Print back every record below, exactly as it stands.

Data shown:
--------

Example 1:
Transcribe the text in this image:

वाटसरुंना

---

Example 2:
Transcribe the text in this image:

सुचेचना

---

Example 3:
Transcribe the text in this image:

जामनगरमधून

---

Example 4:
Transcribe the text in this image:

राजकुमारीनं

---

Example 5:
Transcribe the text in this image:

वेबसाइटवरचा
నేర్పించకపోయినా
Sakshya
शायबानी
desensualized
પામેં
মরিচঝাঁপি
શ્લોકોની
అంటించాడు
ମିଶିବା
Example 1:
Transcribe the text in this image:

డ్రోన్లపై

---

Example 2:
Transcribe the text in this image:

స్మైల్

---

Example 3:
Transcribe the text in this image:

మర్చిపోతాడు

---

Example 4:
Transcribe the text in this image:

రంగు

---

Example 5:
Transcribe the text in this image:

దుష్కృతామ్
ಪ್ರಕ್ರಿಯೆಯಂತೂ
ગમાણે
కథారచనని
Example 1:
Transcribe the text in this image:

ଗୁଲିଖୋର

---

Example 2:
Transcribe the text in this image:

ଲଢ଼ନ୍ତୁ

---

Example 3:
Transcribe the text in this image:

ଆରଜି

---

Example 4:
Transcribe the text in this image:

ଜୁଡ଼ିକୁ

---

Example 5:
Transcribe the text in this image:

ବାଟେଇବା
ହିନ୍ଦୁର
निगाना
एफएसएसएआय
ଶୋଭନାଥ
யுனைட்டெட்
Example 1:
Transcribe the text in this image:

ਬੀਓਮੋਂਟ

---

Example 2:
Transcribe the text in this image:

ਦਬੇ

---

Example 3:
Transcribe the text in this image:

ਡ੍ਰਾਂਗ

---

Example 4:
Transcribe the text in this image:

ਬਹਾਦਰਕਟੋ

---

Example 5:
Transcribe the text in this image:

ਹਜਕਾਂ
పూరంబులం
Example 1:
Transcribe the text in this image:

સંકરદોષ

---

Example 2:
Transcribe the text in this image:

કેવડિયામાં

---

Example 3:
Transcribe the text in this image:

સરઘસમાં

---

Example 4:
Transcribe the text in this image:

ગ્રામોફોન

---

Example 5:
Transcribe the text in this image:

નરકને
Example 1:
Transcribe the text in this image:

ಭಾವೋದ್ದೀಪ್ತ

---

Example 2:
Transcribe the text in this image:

--------

Solution:
Example 1:
Transcribe the text in this image:

वाटसरुंना

---

Example 2:
Transcribe the text in this image:

सुचेचना

---

Example 3:
Transcribe the text in this image:

जामनगरमधून

---

Example 4:
Transcribe the text in this image:

राजकुमारीनं

---

Example 5:
Transcribe the text in this image:

वेबसाइटवरचा
నేర్పించకపోయినా
Sakshya
शायबानी
desensualized
પામેં
মরিচঝাঁপি
શ્લોકોની
అంటించాడు
ମିଶିବା
Example 1:
Transcribe the text in this image:

డ్రోన్లపై

---

Example 2:
Transcribe the text in this image:

స్మైల్

---

Example 3:
Transcribe the text in this image:

మర్చిపోతాడు

---

Example 4:
Transcribe the text in this image:

రంగు

---

Example 5:
Transcribe the text in this image:

దుష్కృతామ్
ಪ್ರಕ್ರಿಯೆಯಂತೂ
ગમાણે
కథారచనని
Example 1:
Transcribe the text in this image:

ଗୁଲିଖୋର

---

Example 2:
Transcribe the text in this image:

ଲଢ଼ନ୍ତୁ

---

Example 3:
Transcribe the text in this image:

ଆରଜି

---

Example 4:
Transcribe the text in this image:

ଜୁଡ଼ିକୁ

---

Example 5:
Transcribe the text in this image:

ବାଟେଇବା
ହିନ୍ଦୁର
निगाना
एफएसएसएआय
ଶୋଭନାଥ
யுனைட்டெட்
Example 1:
Transcribe the text in this image:

ਬੀਓਮੋਂਟ

---

Example 2:
Transcribe the text in this image:

ਦਬੇ

---

Example 3:
Transcribe the text in this image:

ਡ੍ਰਾਂਗ

---

Example 4:
Transcribe the text in this image:

ਬਹਾਦਰਕਟੋ

---

Example 5:
Transcribe the text in this image:

ਹਜਕਾਂ
పూరంబులం
Example 1:
Transcribe the text in this image:

સંકરદોષ

---

Example 2:
Transcribe the text in this image:

કેવડિયામાં

---

Example 3:
Transcribe the text in this image:

સરઘસમાં

---

Example 4:
Transcribe the text in this image:

ગ્રામોફોન

---

Example 5:
Transcribe the text in this image:

નરકને
Example 1:
Transcribe the text in this image:

ಭಾವೋದ್ದೀಪ್ತ

---

Example 2:
Transcribe the text in this image:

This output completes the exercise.